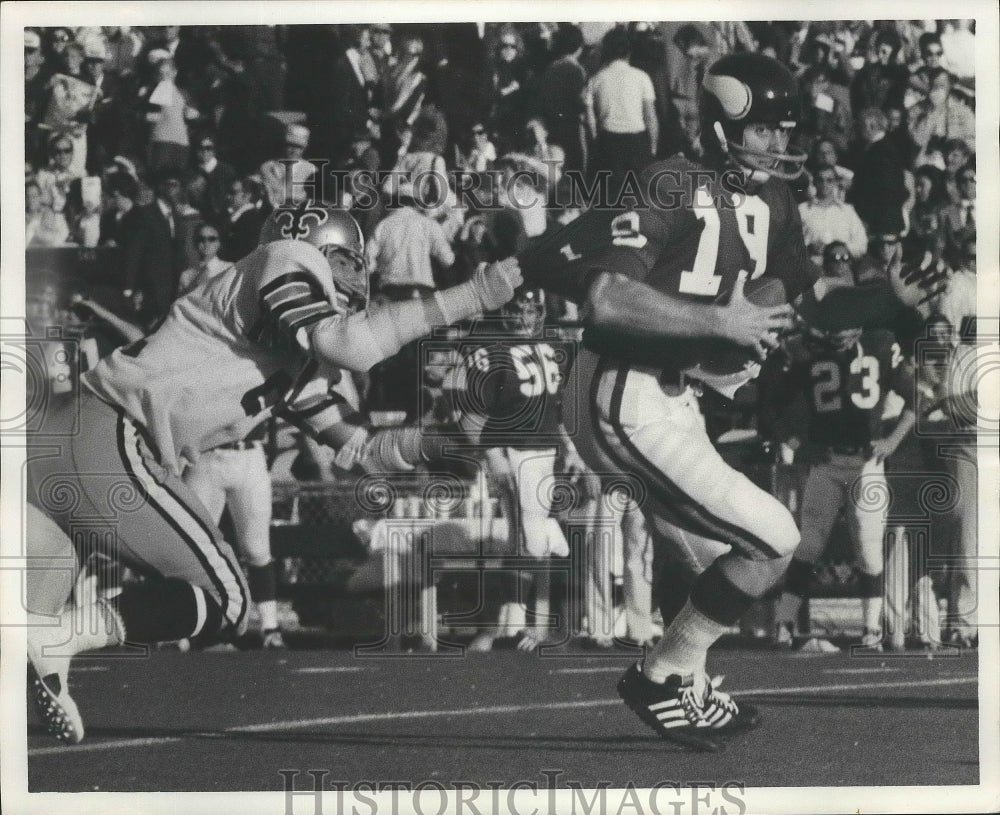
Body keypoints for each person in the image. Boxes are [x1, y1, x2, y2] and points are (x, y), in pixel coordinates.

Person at [519, 52, 933, 751]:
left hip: (672, 399)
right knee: (773, 537)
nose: (779, 143)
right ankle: (665, 672)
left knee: (728, 556)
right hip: (622, 388)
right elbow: (608, 297)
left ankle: (684, 675)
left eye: (784, 129)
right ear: (718, 126)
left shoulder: (771, 199)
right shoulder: (670, 181)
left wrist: (884, 301)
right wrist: (720, 324)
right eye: (764, 128)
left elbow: (799, 303)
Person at [25, 202, 523, 743]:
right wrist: (469, 297)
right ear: (320, 250)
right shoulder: (286, 257)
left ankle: (49, 656)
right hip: (109, 436)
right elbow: (351, 345)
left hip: (67, 445)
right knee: (226, 597)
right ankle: (62, 637)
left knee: (16, 641)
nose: (361, 276)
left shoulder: (290, 356)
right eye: (351, 262)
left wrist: (441, 439)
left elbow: (359, 447)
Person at [761, 311, 916, 651]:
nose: (840, 330)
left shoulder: (879, 346)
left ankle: (870, 631)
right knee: (809, 545)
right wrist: (799, 445)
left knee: (869, 551)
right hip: (827, 461)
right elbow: (772, 409)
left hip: (867, 462)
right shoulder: (807, 354)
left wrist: (891, 442)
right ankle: (784, 625)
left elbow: (914, 400)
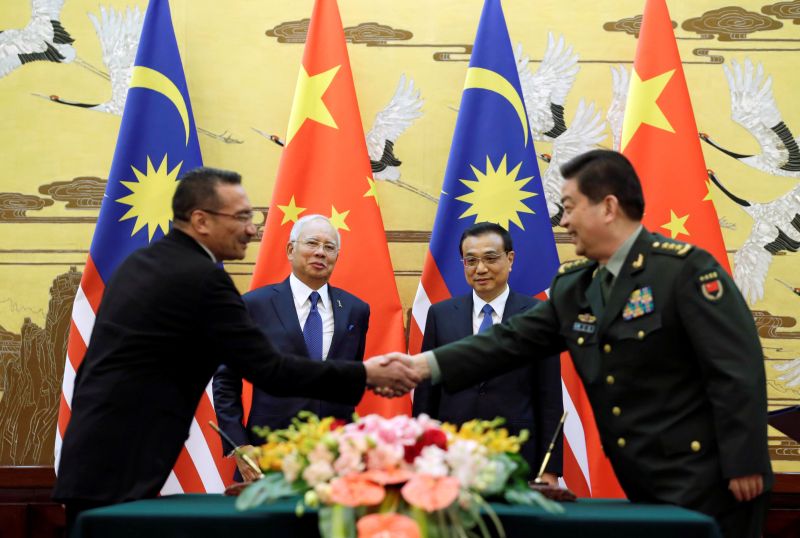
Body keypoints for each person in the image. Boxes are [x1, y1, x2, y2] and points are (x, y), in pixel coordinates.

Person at [396, 150, 773, 538]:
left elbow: (736, 370)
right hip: (643, 477)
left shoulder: (684, 271)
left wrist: (744, 462)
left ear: (608, 207)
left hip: (714, 477)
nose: (563, 220)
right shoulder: (576, 285)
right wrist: (422, 367)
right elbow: (509, 340)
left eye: (570, 207)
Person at [53, 167, 417, 531]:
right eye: (242, 217)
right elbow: (269, 369)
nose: (253, 229)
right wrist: (368, 373)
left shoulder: (142, 263)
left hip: (96, 451)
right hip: (122, 461)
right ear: (201, 221)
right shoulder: (203, 278)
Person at [213, 214, 369, 482]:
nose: (320, 252)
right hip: (268, 454)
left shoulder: (356, 309)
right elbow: (226, 380)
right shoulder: (254, 305)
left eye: (329, 247)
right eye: (312, 243)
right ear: (290, 249)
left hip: (336, 459)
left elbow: (351, 381)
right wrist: (238, 444)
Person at [412, 222, 562, 483]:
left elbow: (549, 398)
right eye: (471, 261)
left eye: (490, 258)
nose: (480, 269)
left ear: (510, 259)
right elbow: (427, 394)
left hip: (517, 456)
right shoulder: (441, 315)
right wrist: (420, 457)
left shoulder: (539, 316)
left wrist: (549, 469)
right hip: (452, 457)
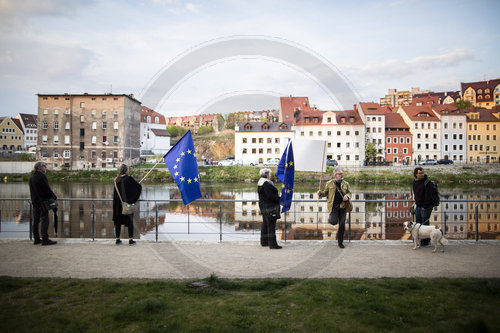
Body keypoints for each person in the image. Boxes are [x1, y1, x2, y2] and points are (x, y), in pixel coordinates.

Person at [317, 168, 351, 248]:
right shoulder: (329, 183)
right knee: (333, 221)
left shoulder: (346, 184)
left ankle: (340, 242)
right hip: (333, 207)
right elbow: (325, 193)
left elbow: (349, 193)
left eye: (342, 173)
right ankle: (331, 219)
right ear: (335, 175)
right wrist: (320, 194)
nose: (342, 175)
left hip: (343, 206)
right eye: (340, 174)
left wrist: (347, 196)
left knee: (342, 225)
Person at [29, 162, 57, 245]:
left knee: (36, 221)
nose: (45, 168)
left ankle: (36, 239)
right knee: (45, 220)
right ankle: (45, 239)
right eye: (44, 166)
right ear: (39, 168)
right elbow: (46, 189)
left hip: (35, 202)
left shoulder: (32, 177)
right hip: (43, 202)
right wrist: (54, 197)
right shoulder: (42, 176)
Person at [113, 164, 142, 245]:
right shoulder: (129, 179)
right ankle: (130, 240)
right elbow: (137, 188)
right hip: (126, 205)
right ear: (126, 170)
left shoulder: (116, 180)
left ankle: (117, 239)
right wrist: (139, 186)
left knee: (118, 222)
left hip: (118, 205)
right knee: (129, 222)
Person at [257, 168, 282, 249]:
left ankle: (264, 242)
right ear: (267, 175)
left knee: (265, 224)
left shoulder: (260, 182)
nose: (270, 175)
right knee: (271, 225)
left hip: (263, 206)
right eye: (269, 174)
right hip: (270, 207)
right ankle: (273, 244)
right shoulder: (266, 184)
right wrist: (279, 198)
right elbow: (270, 196)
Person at [412, 167, 433, 246]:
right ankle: (420, 240)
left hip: (425, 206)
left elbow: (428, 196)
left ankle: (426, 241)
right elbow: (416, 194)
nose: (422, 174)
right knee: (418, 223)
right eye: (420, 173)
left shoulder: (427, 182)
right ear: (416, 174)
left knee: (425, 224)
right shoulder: (415, 182)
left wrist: (425, 206)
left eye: (423, 173)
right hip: (418, 205)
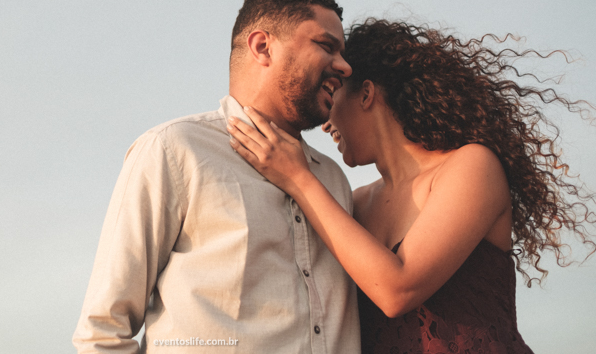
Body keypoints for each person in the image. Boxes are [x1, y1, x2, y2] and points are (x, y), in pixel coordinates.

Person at [227, 19, 595, 354]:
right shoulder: (353, 203)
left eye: (335, 91)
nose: (325, 123)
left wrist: (297, 177)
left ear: (367, 94)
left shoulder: (471, 166)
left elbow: (397, 290)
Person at [73, 0, 361, 353]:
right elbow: (102, 332)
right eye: (326, 46)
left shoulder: (333, 181)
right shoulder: (174, 150)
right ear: (262, 47)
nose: (345, 66)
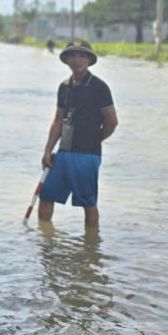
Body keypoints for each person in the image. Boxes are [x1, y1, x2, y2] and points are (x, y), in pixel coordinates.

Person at [37, 39, 117, 229]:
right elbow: (58, 120)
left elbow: (112, 122)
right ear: (67, 60)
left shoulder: (99, 87)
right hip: (63, 151)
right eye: (73, 55)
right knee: (46, 195)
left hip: (87, 155)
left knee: (87, 202)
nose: (77, 60)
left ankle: (90, 245)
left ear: (89, 60)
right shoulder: (64, 87)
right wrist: (48, 150)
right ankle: (45, 244)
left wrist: (95, 140)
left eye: (82, 55)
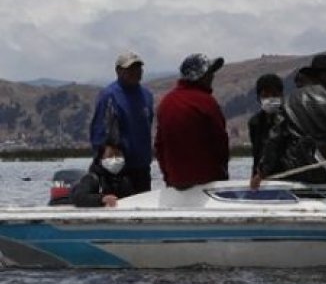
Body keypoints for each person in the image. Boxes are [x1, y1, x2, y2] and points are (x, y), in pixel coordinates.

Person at [251, 54, 326, 187]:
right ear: (319, 77)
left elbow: (275, 139)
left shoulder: (290, 101)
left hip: (304, 173)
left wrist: (261, 173)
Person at [154, 53, 230, 189]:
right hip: (208, 181)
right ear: (198, 76)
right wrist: (222, 173)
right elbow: (221, 142)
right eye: (208, 72)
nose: (212, 76)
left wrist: (168, 177)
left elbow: (159, 146)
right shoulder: (206, 102)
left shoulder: (166, 102)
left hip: (175, 183)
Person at [89, 51, 154, 194]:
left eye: (138, 68)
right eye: (130, 69)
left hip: (142, 168)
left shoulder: (147, 96)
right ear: (118, 71)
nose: (135, 72)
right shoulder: (109, 96)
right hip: (117, 170)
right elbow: (99, 132)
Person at [71, 142, 134, 207]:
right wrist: (102, 199)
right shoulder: (92, 179)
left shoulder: (125, 180)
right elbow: (79, 197)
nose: (115, 159)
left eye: (118, 155)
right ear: (101, 160)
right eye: (110, 156)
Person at [248, 74, 285, 174]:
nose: (270, 99)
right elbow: (256, 154)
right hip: (262, 178)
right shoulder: (255, 122)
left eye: (274, 95)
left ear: (281, 96)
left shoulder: (289, 119)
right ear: (258, 98)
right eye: (265, 96)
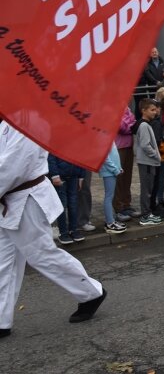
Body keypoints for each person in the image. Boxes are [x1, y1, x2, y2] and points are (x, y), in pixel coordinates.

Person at [0, 121, 107, 338]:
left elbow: (12, 167)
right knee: (3, 261)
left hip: (26, 200)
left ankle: (91, 292)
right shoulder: (6, 121)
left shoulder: (27, 121)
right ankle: (1, 319)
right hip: (8, 201)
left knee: (41, 254)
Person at [133, 99, 163, 226]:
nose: (155, 112)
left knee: (148, 188)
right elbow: (145, 145)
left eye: (155, 110)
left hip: (147, 161)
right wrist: (156, 155)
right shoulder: (144, 125)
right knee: (147, 189)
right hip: (147, 162)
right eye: (152, 110)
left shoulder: (144, 124)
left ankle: (147, 213)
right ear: (143, 111)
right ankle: (145, 215)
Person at [47, 155, 86, 244]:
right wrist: (54, 175)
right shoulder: (55, 141)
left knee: (73, 204)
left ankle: (73, 229)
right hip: (60, 176)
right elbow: (51, 157)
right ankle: (63, 232)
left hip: (74, 175)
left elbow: (82, 155)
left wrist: (81, 176)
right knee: (62, 204)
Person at [113, 106, 138, 222]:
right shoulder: (112, 107)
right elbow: (121, 127)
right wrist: (129, 122)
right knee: (118, 178)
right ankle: (118, 207)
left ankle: (127, 204)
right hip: (118, 146)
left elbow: (134, 123)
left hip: (129, 145)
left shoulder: (125, 107)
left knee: (127, 177)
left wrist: (127, 121)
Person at [99, 143, 126, 234]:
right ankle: (109, 223)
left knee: (111, 196)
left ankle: (111, 220)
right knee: (109, 197)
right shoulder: (103, 138)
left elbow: (114, 155)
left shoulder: (109, 137)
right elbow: (105, 158)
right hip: (109, 172)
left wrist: (119, 167)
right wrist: (115, 169)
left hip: (112, 171)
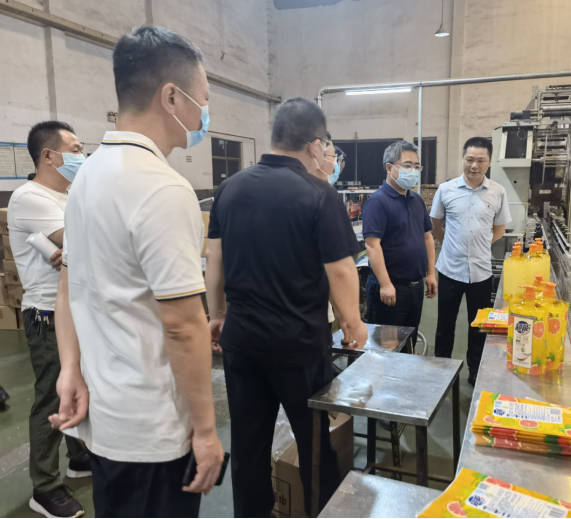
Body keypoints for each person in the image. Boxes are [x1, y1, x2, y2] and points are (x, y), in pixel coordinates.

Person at [49, 26, 224, 518]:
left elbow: (68, 286)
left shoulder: (88, 177)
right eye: (202, 99)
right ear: (171, 97)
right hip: (154, 431)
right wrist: (206, 431)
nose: (204, 112)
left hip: (106, 418)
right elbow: (183, 326)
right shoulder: (162, 188)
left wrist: (70, 367)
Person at [205, 97, 368, 518]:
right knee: (314, 444)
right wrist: (352, 321)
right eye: (325, 144)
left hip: (242, 343)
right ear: (314, 144)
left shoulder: (229, 188)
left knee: (248, 446)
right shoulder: (319, 194)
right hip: (297, 345)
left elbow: (214, 262)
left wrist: (217, 315)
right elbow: (341, 270)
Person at [7, 120, 90, 519]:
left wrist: (75, 248)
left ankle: (80, 457)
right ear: (49, 156)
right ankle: (45, 487)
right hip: (47, 313)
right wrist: (79, 246)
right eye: (75, 149)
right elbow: (90, 245)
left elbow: (82, 246)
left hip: (75, 308)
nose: (81, 155)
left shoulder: (70, 195)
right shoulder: (30, 197)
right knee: (52, 397)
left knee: (80, 385)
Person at [431, 137, 511, 386]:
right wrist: (451, 245)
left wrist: (480, 245)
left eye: (480, 160)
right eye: (469, 159)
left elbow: (499, 228)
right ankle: (442, 370)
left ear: (489, 162)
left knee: (478, 326)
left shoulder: (498, 191)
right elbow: (435, 225)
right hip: (449, 270)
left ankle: (475, 371)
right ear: (463, 159)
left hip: (481, 272)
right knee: (445, 324)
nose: (474, 165)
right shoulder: (446, 190)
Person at [362, 141, 437, 353]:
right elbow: (372, 246)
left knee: (409, 342)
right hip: (391, 288)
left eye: (416, 166)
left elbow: (427, 238)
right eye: (407, 165)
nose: (413, 171)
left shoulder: (416, 200)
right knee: (387, 348)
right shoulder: (378, 202)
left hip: (415, 287)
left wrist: (431, 273)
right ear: (389, 167)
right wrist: (385, 284)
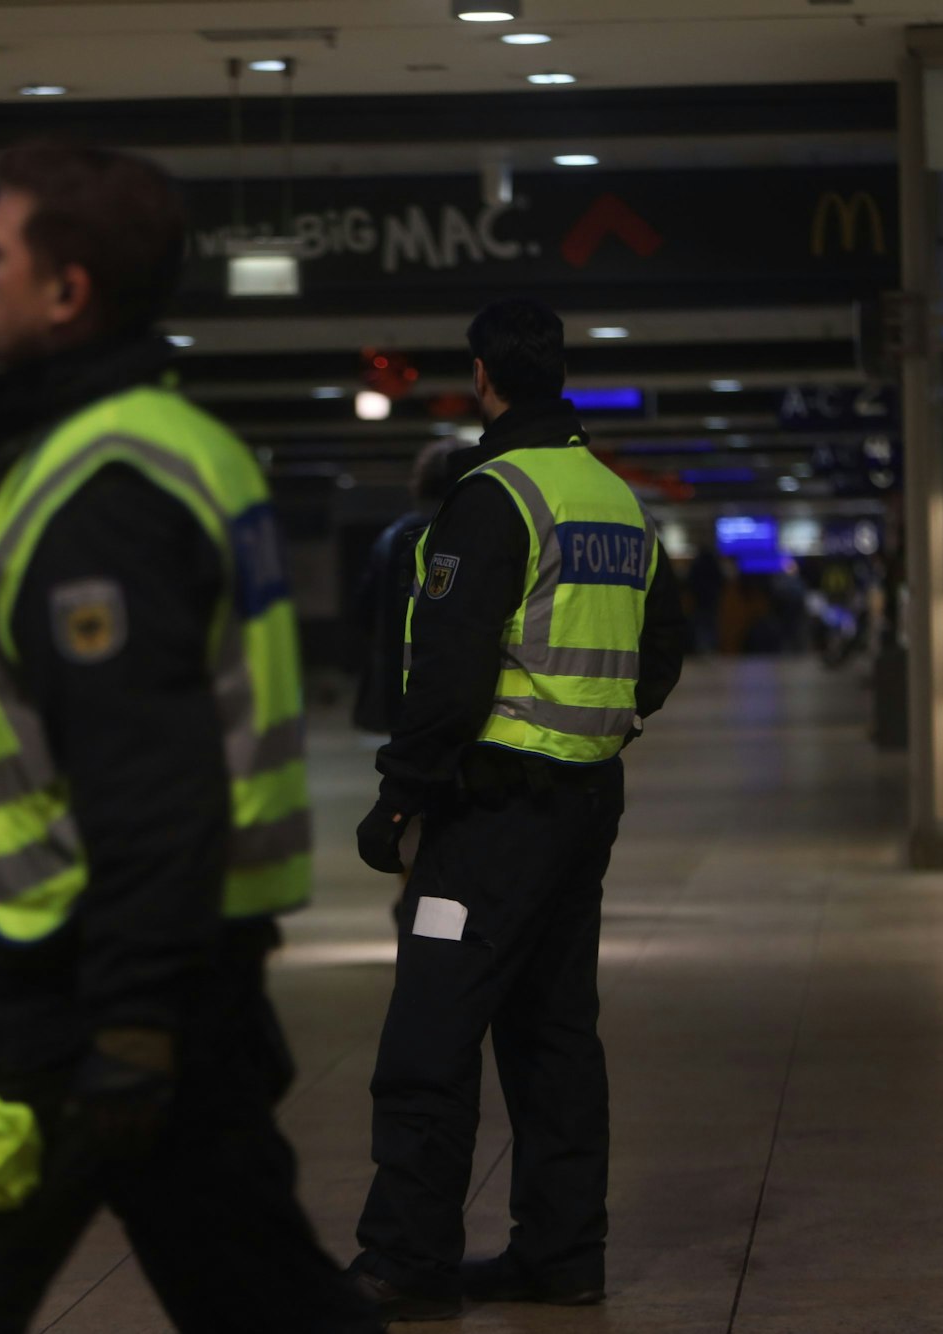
________________
- [PROMPT]:
Write out again exactly the lines from the start of the data above through the line containing "left shoulder: (290, 356)", inclusive, excluding any pictures.

- [EXERCISE RESULT]:
Body keypoints for each person in the image. Boxes are [x1, y1, x2, y2] and points are (x, y), in pixel coordinates.

Person at [519, 52, 933, 751]:
left hip: (672, 399)
right knee: (773, 537)
nose: (779, 143)
right ankle: (665, 672)
left knee: (728, 556)
right hip: (622, 388)
right elbow: (608, 297)
left ankle: (684, 675)
left eye: (784, 129)
right ear: (718, 126)
left shoulder: (771, 199)
right shoulder: (670, 181)
left wrist: (884, 301)
right wrist: (720, 324)
right eye: (764, 128)
left elbow: (799, 303)
Person at [25, 202, 523, 743]:
right wrist: (469, 297)
right ear: (320, 250)
right shoulder: (286, 257)
left ankle: (49, 656)
right hip: (109, 436)
right elbow: (351, 345)
left hip: (67, 445)
right knee: (226, 597)
right ankle: (62, 637)
left knee: (16, 641)
nose: (361, 276)
left shoulder: (290, 356)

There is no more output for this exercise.